■ TASK BRIEF ■
Turn every line of the material below into a JSON list of strings, one string per line, leaving out blank lines.

■ MATERIAL TO PROCESS ■
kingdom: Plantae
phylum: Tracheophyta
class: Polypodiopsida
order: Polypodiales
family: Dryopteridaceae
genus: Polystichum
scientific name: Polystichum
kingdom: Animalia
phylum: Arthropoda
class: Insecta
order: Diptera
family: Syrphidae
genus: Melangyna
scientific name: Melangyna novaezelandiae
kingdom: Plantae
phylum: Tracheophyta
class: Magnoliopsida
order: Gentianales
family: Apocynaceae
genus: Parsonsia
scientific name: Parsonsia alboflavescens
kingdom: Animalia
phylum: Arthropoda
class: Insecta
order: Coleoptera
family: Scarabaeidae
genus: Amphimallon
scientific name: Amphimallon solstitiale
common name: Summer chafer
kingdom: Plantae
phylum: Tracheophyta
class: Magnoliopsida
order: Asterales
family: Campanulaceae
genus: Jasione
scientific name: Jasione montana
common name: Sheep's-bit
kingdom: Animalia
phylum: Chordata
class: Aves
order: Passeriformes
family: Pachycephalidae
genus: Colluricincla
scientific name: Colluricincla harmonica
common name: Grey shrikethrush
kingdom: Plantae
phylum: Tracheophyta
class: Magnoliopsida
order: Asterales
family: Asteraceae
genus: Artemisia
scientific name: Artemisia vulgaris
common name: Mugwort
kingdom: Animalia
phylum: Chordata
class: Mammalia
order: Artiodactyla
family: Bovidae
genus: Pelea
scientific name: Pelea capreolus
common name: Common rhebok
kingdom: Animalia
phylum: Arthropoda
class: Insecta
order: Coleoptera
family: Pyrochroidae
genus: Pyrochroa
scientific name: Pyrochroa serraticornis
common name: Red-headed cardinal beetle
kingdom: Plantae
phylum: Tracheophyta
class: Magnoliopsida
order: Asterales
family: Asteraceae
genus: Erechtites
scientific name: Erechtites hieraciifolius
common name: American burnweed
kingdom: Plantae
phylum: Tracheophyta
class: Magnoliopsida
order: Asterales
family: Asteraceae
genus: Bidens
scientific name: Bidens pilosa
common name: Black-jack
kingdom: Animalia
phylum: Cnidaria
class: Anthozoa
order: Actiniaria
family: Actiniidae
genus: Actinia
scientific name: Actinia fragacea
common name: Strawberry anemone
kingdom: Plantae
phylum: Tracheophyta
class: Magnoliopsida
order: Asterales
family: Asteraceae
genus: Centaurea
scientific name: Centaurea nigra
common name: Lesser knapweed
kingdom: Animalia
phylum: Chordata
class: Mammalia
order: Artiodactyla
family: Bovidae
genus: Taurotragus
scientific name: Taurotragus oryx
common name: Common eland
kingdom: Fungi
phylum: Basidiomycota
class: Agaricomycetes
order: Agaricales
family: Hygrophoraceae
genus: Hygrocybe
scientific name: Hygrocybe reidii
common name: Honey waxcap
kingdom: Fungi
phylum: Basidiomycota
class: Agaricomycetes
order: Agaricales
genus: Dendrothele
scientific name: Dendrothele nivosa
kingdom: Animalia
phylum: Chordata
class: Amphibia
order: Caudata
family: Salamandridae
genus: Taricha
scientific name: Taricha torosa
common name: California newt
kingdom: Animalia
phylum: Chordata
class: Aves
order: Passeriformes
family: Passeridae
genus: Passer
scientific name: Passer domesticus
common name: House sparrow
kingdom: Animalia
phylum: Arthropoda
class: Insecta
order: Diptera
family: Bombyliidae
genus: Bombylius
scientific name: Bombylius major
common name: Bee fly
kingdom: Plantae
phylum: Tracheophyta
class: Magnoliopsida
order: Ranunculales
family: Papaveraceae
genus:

■ RESULT FOR THIS TASK ■
[
  "kingdom: Plantae",
  "phylum: Tracheophyta",
  "class: Polypodiopsida",
  "order: Polypodiales",
  "family: Dryopteridaceae",
  "genus: Polystichum",
  "scientific name: Polystichum",
  "kingdom: Animalia",
  "phylum: Arthropoda",
  "class: Insecta",
  "order: Diptera",
  "family: Syrphidae",
  "genus: Melangyna",
  "scientific name: Melangyna novaezelandiae",
  "kingdom: Plantae",
  "phylum: Tracheophyta",
  "class: Magnoliopsida",
  "order: Gentianales",
  "family: Apocynaceae",
  "genus: Parsonsia",
  "scientific name: Parsonsia alboflavescens",
  "kingdom: Animalia",
  "phylum: Arthropoda",
  "class: Insecta",
  "order: Coleoptera",
  "family: Scarabaeidae",
  "genus: Amphimallon",
  "scientific name: Amphimallon solstitiale",
  "common name: Summer chafer",
  "kingdom: Plantae",
  "phylum: Tracheophyta",
  "class: Magnoliopsida",
  "order: Asterales",
  "family: Campanulaceae",
  "genus: Jasione",
  "scientific name: Jasione montana",
  "common name: Sheep's-bit",
  "kingdom: Animalia",
  "phylum: Chordata",
  "class: Aves",
  "order: Passeriformes",
  "family: Pachycephalidae",
  "genus: Colluricincla",
  "scientific name: Colluricincla harmonica",
  "common name: Grey shrikethrush",
  "kingdom: Plantae",
  "phylum: Tracheophyta",
  "class: Magnoliopsida",
  "order: Asterales",
  "family: Asteraceae",
  "genus: Artemisia",
  "scientific name: Artemisia vulgaris",
  "common name: Mugwort",
  "kingdom: Animalia",
  "phylum: Chordata",
  "class: Mammalia",
  "order: Artiodactyla",
  "family: Bovidae",
  "genus: Pelea",
  "scientific name: Pelea capreolus",
  "common name: Common rhebok",
  "kingdom: Animalia",
  "phylum: Arthropoda",
  "class: Insecta",
  "order: Coleoptera",
  "family: Pyrochroidae",
  "genus: Pyrochroa",
  "scientific name: Pyrochroa serraticornis",
  "common name: Red-headed cardinal beetle",
  "kingdom: Plantae",
  "phylum: Tracheophyta",
  "class: Magnoliopsida",
  "order: Asterales",
  "family: Asteraceae",
  "genus: Erechtites",
  "scientific name: Erechtites hieraciifolius",
  "common name: American burnweed",
  "kingdom: Plantae",
  "phylum: Tracheophyta",
  "class: Magnoliopsida",
  "order: Asterales",
  "family: Asteraceae",
  "genus: Bidens",
  "scientific name: Bidens pilosa",
  "common name: Black-jack",
  "kingdom: Animalia",
  "phylum: Cnidaria",
  "class: Anthozoa",
  "order: Actiniaria",
  "family: Actiniidae",
  "genus: Actinia",
  "scientific name: Actinia fragacea",
  "common name: Strawberry anemone",
  "kingdom: Plantae",
  "phylum: Tracheophyta",
  "class: Magnoliopsida",
  "order: Asterales",
  "family: Asteraceae",
  "genus: Centaurea",
  "scientific name: Centaurea nigra",
  "common name: Lesser knapweed",
  "kingdom: Animalia",
  "phylum: Chordata",
  "class: Mammalia",
  "order: Artiodactyla",
  "family: Bovidae",
  "genus: Taurotragus",
  "scientific name: Taurotragus oryx",
  "common name: Common eland",
  "kingdom: Fungi",
  "phylum: Basidiomycota",
  "class: Agaricomycetes",
  "order: Agaricales",
  "family: Hygrophoraceae",
  "genus: Hygrocybe",
  "scientific name: Hygrocybe reidii",
  "common name: Honey waxcap",
  "kingdom: Fungi",
  "phylum: Basidiomycota",
  "class: Agaricomycetes",
  "order: Agaricales",
  "genus: Dendrothele",
  "scientific name: Dendrothele nivosa",
  "kingdom: Animalia",
  "phylum: Chordata",
  "class: Amphibia",
  "order: Caudata",
  "family: Salamandridae",
  "genus: Taricha",
  "scientific name: Taricha torosa",
  "common name: California newt",
  "kingdom: Animalia",
  "phylum: Chordata",
  "class: Aves",
  "order: Passeriformes",
  "family: Passeridae",
  "genus: Passer",
  "scientific name: Passer domesticus",
  "common name: House sparrow",
  "kingdom: Animalia",
  "phylum: Arthropoda",
  "class: Insecta",
  "order: Diptera",
  "family: Bombyliidae",
  "genus: Bombylius",
  "scientific name: Bombylius major",
  "common name: Bee fly",
  "kingdom: Plantae",
  "phylum: Tracheophyta",
  "class: Magnoliopsida",
  "order: Ranunculales",
  "family: Papaveraceae",
  "genus:"
]